You can't help but recount all those moments along the way where this scenario has played itself out. I remember vividly the day I received a big promotion. More money. More responsibility. More staff. I actually felt sick to my stomach. Sure I was excited, but nervous at the same time. However, I never let on. How could I? So, I set out to succeed.

For some, the knowledge of failure has been simmering just below the surface for a while. Tragedy, suffering and despair came at an early age. Loss of a parent, sexual, physical or mental abuse, poverty or drugs and alcohol were part of their story and the failure was front and center.

For these folks the need to cover up was even more intense. Pretense became a way of life. A way to survive. Buried under shame and regret they would do anything to perpetuate the image of success.

Interestingly, this actually works...temporarily. You can pull yourself together and put your best foot forward. You can rally because the show must go on. However, at some point the curtain drops. The lights fade. Then what? Now what are your options? If we are conditioned to believe that failure is not an option, where can we turn when the gig is up? When the beans spill? When the crash and burn comes?

If failure is not an option and you've failed, what's next?

The Relief of the Gospel

The truth is, failure is your only option.

The world says you can't fail, it's not an option, but the Bible confesses we all fail, it's our only option.

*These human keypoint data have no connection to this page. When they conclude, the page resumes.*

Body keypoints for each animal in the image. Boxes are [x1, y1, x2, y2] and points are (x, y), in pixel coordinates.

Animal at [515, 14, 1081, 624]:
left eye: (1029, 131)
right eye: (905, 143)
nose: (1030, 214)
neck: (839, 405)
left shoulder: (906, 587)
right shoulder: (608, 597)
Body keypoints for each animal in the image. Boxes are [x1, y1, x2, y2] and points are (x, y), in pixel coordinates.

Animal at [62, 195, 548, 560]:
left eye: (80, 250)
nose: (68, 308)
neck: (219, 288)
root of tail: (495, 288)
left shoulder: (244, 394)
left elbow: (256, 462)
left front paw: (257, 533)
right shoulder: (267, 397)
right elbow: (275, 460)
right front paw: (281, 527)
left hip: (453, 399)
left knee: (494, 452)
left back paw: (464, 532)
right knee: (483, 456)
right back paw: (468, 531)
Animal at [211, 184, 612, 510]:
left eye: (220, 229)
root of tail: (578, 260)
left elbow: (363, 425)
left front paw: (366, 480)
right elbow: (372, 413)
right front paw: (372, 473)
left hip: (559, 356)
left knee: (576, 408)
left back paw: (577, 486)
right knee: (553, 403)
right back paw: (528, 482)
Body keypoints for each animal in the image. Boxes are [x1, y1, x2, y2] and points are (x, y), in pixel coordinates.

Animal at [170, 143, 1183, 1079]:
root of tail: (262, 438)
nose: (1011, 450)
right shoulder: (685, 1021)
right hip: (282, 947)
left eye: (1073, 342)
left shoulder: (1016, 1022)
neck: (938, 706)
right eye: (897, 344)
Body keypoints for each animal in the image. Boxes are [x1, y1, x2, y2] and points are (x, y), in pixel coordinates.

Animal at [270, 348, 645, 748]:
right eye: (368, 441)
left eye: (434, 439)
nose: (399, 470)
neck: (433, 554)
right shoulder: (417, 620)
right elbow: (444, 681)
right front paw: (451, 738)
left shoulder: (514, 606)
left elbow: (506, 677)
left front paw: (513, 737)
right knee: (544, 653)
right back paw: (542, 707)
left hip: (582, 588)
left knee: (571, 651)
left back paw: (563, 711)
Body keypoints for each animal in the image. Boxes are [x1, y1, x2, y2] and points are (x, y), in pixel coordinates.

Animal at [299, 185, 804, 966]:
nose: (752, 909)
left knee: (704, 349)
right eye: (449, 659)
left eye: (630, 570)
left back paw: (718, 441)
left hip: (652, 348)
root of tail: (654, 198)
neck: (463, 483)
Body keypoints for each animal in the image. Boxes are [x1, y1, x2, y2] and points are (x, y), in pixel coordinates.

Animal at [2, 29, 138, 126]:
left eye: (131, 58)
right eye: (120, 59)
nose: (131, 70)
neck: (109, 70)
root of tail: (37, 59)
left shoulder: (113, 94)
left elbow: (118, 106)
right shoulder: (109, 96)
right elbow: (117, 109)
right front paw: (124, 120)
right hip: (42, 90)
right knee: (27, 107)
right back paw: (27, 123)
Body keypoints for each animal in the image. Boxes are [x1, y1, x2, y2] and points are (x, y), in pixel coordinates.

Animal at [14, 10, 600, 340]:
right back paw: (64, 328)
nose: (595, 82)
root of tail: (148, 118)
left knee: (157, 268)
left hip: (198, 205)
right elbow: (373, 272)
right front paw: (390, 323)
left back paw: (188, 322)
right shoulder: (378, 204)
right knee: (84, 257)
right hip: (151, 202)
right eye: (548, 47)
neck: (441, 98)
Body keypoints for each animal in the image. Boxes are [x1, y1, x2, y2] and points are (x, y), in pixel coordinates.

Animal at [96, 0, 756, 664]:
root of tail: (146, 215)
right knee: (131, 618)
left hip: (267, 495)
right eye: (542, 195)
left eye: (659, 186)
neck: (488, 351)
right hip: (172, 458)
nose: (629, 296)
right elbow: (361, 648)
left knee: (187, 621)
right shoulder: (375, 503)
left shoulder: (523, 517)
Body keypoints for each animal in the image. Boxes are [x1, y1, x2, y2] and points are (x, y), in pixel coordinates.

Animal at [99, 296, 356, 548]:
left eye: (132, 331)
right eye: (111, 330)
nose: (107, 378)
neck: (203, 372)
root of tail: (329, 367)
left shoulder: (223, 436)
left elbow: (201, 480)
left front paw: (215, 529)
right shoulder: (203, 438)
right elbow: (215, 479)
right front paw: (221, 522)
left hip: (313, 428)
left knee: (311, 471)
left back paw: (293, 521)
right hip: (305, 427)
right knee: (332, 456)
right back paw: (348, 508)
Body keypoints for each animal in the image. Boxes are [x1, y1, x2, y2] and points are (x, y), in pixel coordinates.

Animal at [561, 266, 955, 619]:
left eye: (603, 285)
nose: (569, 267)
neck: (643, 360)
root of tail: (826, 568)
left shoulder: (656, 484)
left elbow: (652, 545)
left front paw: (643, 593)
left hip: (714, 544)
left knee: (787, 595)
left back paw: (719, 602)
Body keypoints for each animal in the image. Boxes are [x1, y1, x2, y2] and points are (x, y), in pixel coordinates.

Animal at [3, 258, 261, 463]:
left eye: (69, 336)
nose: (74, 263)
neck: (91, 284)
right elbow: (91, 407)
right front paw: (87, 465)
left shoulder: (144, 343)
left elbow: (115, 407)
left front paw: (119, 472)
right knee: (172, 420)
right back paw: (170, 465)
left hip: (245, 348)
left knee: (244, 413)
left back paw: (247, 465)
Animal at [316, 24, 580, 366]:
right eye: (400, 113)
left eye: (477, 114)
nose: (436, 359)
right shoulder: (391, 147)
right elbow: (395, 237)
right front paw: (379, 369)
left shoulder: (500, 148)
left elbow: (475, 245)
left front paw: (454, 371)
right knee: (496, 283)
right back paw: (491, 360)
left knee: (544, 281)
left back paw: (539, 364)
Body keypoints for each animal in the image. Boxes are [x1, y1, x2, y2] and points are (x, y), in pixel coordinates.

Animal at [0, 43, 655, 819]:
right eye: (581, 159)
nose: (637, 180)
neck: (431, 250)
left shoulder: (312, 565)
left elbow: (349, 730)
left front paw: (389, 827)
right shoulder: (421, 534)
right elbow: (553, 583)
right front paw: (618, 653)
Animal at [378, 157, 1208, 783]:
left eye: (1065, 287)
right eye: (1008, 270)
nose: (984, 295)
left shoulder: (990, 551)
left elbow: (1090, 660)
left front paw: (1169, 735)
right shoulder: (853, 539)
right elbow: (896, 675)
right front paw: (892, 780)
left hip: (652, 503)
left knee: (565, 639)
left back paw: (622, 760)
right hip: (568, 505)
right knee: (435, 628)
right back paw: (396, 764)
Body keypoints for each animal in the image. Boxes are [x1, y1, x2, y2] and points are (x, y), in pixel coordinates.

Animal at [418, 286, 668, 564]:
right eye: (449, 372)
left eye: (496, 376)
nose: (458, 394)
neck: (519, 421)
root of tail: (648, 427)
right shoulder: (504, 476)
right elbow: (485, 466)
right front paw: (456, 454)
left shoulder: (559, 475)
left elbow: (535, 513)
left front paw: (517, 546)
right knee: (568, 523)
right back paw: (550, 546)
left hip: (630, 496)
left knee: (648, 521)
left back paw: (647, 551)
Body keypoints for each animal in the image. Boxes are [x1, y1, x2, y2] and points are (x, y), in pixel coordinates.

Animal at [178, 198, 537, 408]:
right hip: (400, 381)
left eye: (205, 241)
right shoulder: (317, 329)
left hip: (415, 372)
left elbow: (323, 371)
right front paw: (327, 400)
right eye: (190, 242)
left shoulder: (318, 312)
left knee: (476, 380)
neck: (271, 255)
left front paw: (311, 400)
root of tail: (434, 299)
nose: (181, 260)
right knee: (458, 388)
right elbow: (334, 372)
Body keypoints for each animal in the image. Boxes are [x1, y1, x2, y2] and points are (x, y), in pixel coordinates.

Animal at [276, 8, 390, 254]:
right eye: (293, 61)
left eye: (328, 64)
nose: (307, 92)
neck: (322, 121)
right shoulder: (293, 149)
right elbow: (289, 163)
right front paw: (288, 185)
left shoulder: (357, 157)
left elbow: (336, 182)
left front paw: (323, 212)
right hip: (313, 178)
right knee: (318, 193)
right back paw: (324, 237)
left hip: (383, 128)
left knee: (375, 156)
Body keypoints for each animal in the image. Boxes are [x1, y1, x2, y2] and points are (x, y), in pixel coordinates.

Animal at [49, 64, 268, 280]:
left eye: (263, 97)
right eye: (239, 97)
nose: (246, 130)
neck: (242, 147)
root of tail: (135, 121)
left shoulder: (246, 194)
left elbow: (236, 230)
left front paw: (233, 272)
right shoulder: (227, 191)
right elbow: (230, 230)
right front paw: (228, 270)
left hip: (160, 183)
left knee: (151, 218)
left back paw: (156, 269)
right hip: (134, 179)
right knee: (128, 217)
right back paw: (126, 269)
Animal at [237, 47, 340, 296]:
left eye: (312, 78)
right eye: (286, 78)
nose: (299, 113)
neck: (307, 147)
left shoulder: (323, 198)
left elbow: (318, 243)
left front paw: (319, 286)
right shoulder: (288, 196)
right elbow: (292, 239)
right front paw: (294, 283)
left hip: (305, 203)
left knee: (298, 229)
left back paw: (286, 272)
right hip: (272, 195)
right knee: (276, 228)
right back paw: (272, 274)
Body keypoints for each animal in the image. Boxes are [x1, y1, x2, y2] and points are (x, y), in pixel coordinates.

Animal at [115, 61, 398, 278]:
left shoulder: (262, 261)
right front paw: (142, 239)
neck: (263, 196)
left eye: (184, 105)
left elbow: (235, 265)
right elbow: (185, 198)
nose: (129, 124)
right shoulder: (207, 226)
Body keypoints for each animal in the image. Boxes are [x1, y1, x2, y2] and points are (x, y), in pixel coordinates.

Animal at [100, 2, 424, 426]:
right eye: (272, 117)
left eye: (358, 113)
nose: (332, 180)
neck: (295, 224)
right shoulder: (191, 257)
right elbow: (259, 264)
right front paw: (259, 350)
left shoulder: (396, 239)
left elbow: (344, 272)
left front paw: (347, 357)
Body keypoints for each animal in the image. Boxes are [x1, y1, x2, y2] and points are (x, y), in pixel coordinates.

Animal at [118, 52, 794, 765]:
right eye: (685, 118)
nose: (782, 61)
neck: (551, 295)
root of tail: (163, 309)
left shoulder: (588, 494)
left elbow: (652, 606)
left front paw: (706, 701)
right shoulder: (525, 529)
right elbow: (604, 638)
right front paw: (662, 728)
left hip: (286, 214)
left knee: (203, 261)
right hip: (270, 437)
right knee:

The Ten Commandments, The Beatitudes, The Sermon on the Mount - all the commands and demands in the Bible should make us fall on our knees.

When we look at the perfection of God, when we consider his standard, we all with a gasping breath should chime in with the tax collector who "while standing far off, would not even lift up his eyes to heaven, but beat his breast, saying, ‘God, be merciful to me, a sinner!’"

It is not a resignation to a life of dreary last places, it is a recognition of the Life that came in first, for you and for me. Christ came. He became last that you would be first.

It is of great relief to know that striving can cease. That pretense can end. That truth can come out. It is a great burden lifted when you realize it is OK to be honest about who you are, and, it is a great peace that comes when you by faith receive the rest God promised. Jesus didn't come to give you a boost so you can be on your failure is not an option way. Jesus came to raise your body from the death it's been bound by so you can be on your way to freedom. It is his perfection you live in which gives you the ability to let go. Admit you're a hot mess and move on, all the while pointing to Him as the reason you are free from needing to pretend you have it all together.

If you are struggling to believe this good news, or, if you cannot imagine how a perfect God could love a failure, adulterer, rebel like you - take a moment to read about Paul. He writes in the first chapter of 1 Timothy:

Though formerly I was a blasphemer, persecutor, and insolent opponent. But I received mercy because I had acted ignorantly in unbelief, and the grace of our Lord overflowed for me with the faith and love that are in Christ Jesus. The saying is trustworthy and deserving of full acceptance, that Christ Jesus came into the world to save sinners, of whom I am the foremost. But I received mercy for this reason, that in me, as the foremost, Jesus Christ might display his perfect patience as an example to those who were to believe in him for eternal life. 1 Tim 1:13-16

Failure gives us an opportunity to point to Jesus, the One who on our behalf never fails, who always gets it right.